Girl On Girl is a thin book. Nineteen stories in 110 pages. Costa’s stories aren’t quite “flash fiction”—they have more depth than just a short moment. Costa’s style might be called minimalism though—she assumes readers know what high school is like, or a high school party, so doesn’t let her stories bog down. Instead they zip along to their unexpected endings. I wouldn’t say they have punch, but there’s an energy that I’ve only read in the short stories of Kim Addonizio.

Costa generally uses normal paragraph breaks, though she can up the ante a bit with stream-of consciousness block paragraphs, like in “What Ever Happened To Glow Stick Girl?” which starts off the collections, and where she uses a “chant” repetition technique, used by Addonizio and also the poet Anne Waldman. Starting each line with “Remember how....” anchors the thoughts of the narrator, towards the ending, while also still sounding like how a young woman might talk excitedly:

Remember how at school dances they would sell tiny glow sticks for a dollar and you’d all buy them and hide in the seas of bodies slow dancing to Sixpence None the Richer and crack the glow sticks with your hands and then your molars, careful not to spill, and drip the glow in star-shapes on your arms? Remember when you thought the boys would notice that, would think how cool you all were as the luminosity enhances your gooped-on body glitter? And remember the girl who took it too far, who was at the fringe of your group, who was maybe looking for any fissure to squeeze into?

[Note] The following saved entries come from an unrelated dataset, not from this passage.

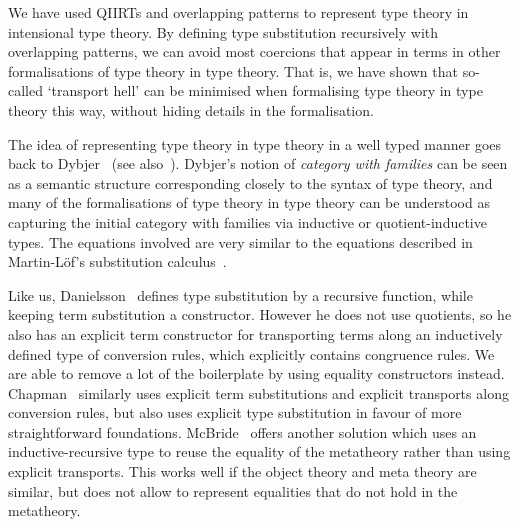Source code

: \documentclass[a4paper,UKenglish,numberwithinsect,cleveref,thm-restate]{lipics-v2021}
\begin{document}
We have used QIIRTs and overlapping
patterns to represent type theory in intensional type theory. By defining type
substitution recursively with overlapping patterns, we can avoid most
coercions that appear in terms in other formalisations of type
theory in type theory. That is, we have shown that so-called
`transport hell' can be minimised when formalising type theory in type
theory this way, without hiding details in the formalisation.


The idea of representing type theory in type theory in a well typed manner goes back to Dybjer~\cite{Dybjer1996} (see also~\cite{Clairambault2014,Castellan2021}). Dybjer's notion of \emph{category with families} can be seen as a semantic structure corresponding closely to the syntax of type theory, and many of the formalisations of type theory in type theory can be understood as capturing the initial category with families via inductive or quotient-inductive types. The equations involved are very similar to the equations described in Martin-L\"of's substitution calculus~\cite{Martin-Lof1992}.

Like us, Danielsson~\cite{Danielsson2006} defines type substitution by a recursive function, while keeping term substitution a constructor. However he does not use quotients, so he also has an explicit term constructor for transporting terms along an inductively defined type of conversion rules, which explicitly contains congruence rules. We are able to remove a lot of the boilerplate by using equality constructors instead. Chapman~\cite{Chapman2009} similarly uses explicit term substitutions and explicit transports along conversion rules, but also uses explicit type substitution in favour of more straightforward foundations.
McBride~\cite{McBride2010} offers another solution which uses an inductive-recursive type to reuse the equality of the metatheory rather than using explicit transports. This works well if the object theory and meta theory are similar, but does not allow to represent equalities that do not hold in the metatheory.
\end{document}
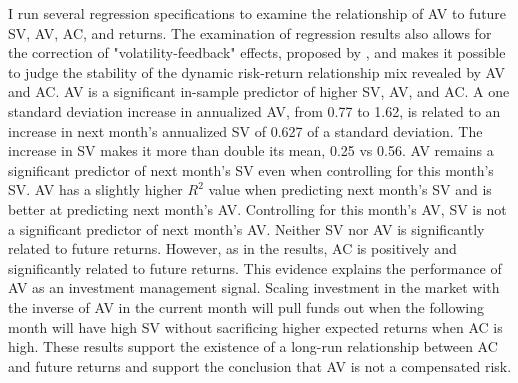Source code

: I run several regression specifications to examine the relationship of AV to future SV, AV, AC, and returns. The examination of regression results also allows for the correction of "volatility-feedback" effects, proposed by \citet{campbell_no_1992}, and makes it possible to judge the stability of the dynamic risk-return relationship mix revealed by AV and AC. AV is a significant in-sample predictor of higher SV, AV, and AC.  A one standard deviation increase in annualized AV, from 0.77 to 1.62, is related to an increase in next month’s annualized SV of 0.627 of a standard deviation. The increase in SV makes it more than double its mean, 0.25 vs 0.56. AV remains a significant predictor of next month’s SV even when controlling for this month's SV. AV has a slightly higher $R^{2}$ value when predicting next month's SV and is better at predicting next month's AV. Controlling for this month's AV, SV is not a significant predictor of next month's AV. Neither SV nor AV is significantly related to future returns. However, as in the \citet{pollet_average_2010} results, AC is positively and significantly related to future returns. %
This evidence explains the performance of AV as an investment management signal. Scaling investment in the market with the inverse of AV in the current month will pull funds out when the following month will have high SV without sacrificing higher expected returns when AC is high. 
These results support the existence of a long-run relationship between AC and future returns and support the conclusion that AV is not a compensated risk. 

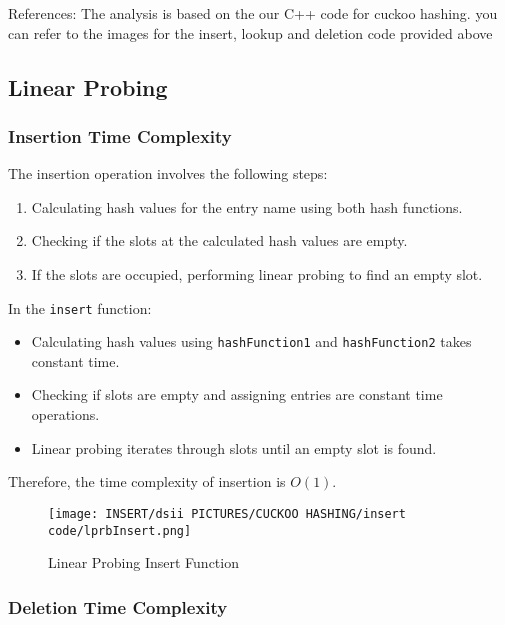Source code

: \documentclass[12pt]{article}
\begin{document}
References: The analysis is based on the our C++ code for cuckoo hashing. you can refer to the images for the insert, lookup and deletion code provided above



\newpage
\subsection{Linear Probing}

\subsubsection{Insertion Time Complexity}

The insertion operation involves the following steps:
\begin{enumerate}
    \item Calculating hash values for the entry name using both hash functions.
    \item Checking if the slots at the calculated hash values are empty.
    \item If the slots are occupied, performing linear probing to find an empty slot.
\end{enumerate}

In the \texttt{insert} function:
\begin{itemize}
    \item Calculating hash values using \texttt{hashFunction1} and \texttt{hashFunction2} takes constant time.
    \item Checking if slots are empty and assigning entries are constant time operations.
    \item Linear probing iterates through slots until an empty slot is found.
\end{itemize}

Therefore, the time complexity of insertion is $O(1)$.

\begin{figure}[htbp]
    \centering
    \texttt{[image: INSERT/dsii PICTURES/CUCKOO HASHING/insert code/lprbInsert.png]}
    \caption{Linear Probing Insert Function}
    \label{fig:linear_insertion}
\end{figure}

\newpage

\subsubsection{Deletion Time Complexity}
\end{document}
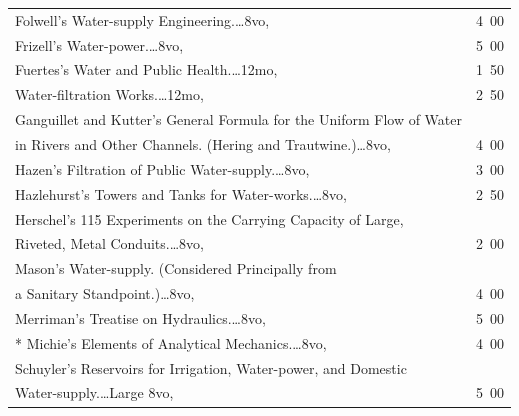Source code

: \documentclass[a4paper,12pt]{book}[2004/02/16]
\theoremstyle{ilemma}
\theoremstyle{itheorem}
\theoremstyle{iother}
\theoremstyle{icorollary}
\theoremstyle{numcorollary}
\theoremstyle{idefinition}
\begin{document}
\begin{longtable}{@{}l@{ }r@{}}


Folwell's Water-supply Engineering.\dotfill\ldots 8vo, &4\ 00\\

Frizell's Water-power.\dotfill\ldots 8vo, &5\ 00\\

Fuertes's Water and Public Health.\dotfill\ldots 12mo, &1\ 50\\

\nopagebreak

\indent Water-filtration Works.\dotfill\ldots 12mo, &2\ 50\\

Ganguillet and Kutter's General Formula for the Uniform Flow of Water\\

\nopagebreak

\indent\indent in Rivers and Other Channels. (Hering and
Trautwine.)\dotfill\ldots 8vo, &4\ 00\\

Hazen's Filtration of Public Water-supply.\dotfill\ldots 8vo, &3\ 00\\

Hazlehurst's Towers and Tanks for Water-works.\dotfill\ldots 8vo, &2\ 50\\

Herschel's 115 Experiments on the Carrying Capacity of Large, \\

\nopagebreak

\indent\indent Riveted, Metal Conduits.\dotfill\ldots 8vo, &2\ 00\\

Mason's Water-supply. (Considered Principally from\\

\nopagebreak

\indent\indent a Sanitary Standpoint.)\dotfill\ldots 8vo, &4\ 00\\

Merriman's Treatise on Hydraulics.\dotfill\ldots 8vo, &5\ 00\\

* Michie's Elements of Analytical Mechanics.\dotfill\ldots 8vo, &4\ 00\\

Schuyler's Reservoirs for Irrigation, Water-power, and Domestic\\

\nopagebreak

\indent\indent Water-supply.\dotfill\ldots Large 8vo, &5\ 00\\


\end{longtable}
\end{document}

The characters in Girl On Girl are generally high-school age, and the stories are mini-comings of age. The title phrase is a porn search term, which is a clever way to make the book sexy, but the stories are mostly based around high=school girl relationships which can verge into ambiguous frenemy territory. Thus the “on” isn’t about “girl on girl sex” but more “girl on girl violence” or “girl on girl competition.”

Above all, Costa’s stories tend to end ambiguously, as if a short time period in the main character’s has opened up, then closed unexpectedly. There are no real resolutions to any tensions, much like Chekov, though a more modern comparison might be to Denis Johnson’s Jesus’ Son collection. This is the strength of the short story—allowing readers a visit into the mind of someone we might otherwise not want to spend time with.

Ambiguity is at its highest in the longest story of the collection, “Gavlik,” a story within a story, in which a twentysomething woman tells her boyfriend about an incident in high school with her science teacher, a Mr. (or he would say Dr.) Gavlik who, it seems to her, is eyeing her, and who, at some point, offers to help her move her B up to an A. To do so, he tells her to come to his office. The woman telling the story says she was aware that it sounded like some quid pro quo. She doesn’t go, and proceeds to tell all her friends (though not any authority figure) about his offer, so word gets around. The last she sees of Gavlik is him pulled physically from the school, yelling, “I did nothing! I did nothing!”

The woman narrating this story feels like Gavlik got what he deserved, and that she had something to do with it. To her surprise, her boyfriend is sympathetic to Gavlik: “It’s sad. It’s like his whole life was ruined.” The woman’s surprised at his reaction—she thought his sympathy would be with her. The implication is that this disagreement may signal the end of their relationship. Or at least a change.

The kicker detail is that, while she did not go into Gavlik’s office, she does say that she walks by the door right at the time he suggested. She even looks in to see if he’s there. He sees her, calls her name, but she leaves. Why did she even go that close? That’s the lingering question. But if she did nothing wrong, it seems that Gavlik didn’t either.

It’s unclear what Costa may think. I’d say that the situation is so ambiguous that there’s not enough evidence to fire a person, but other readers might disagree. That’s good writing, when your story generates a conversation.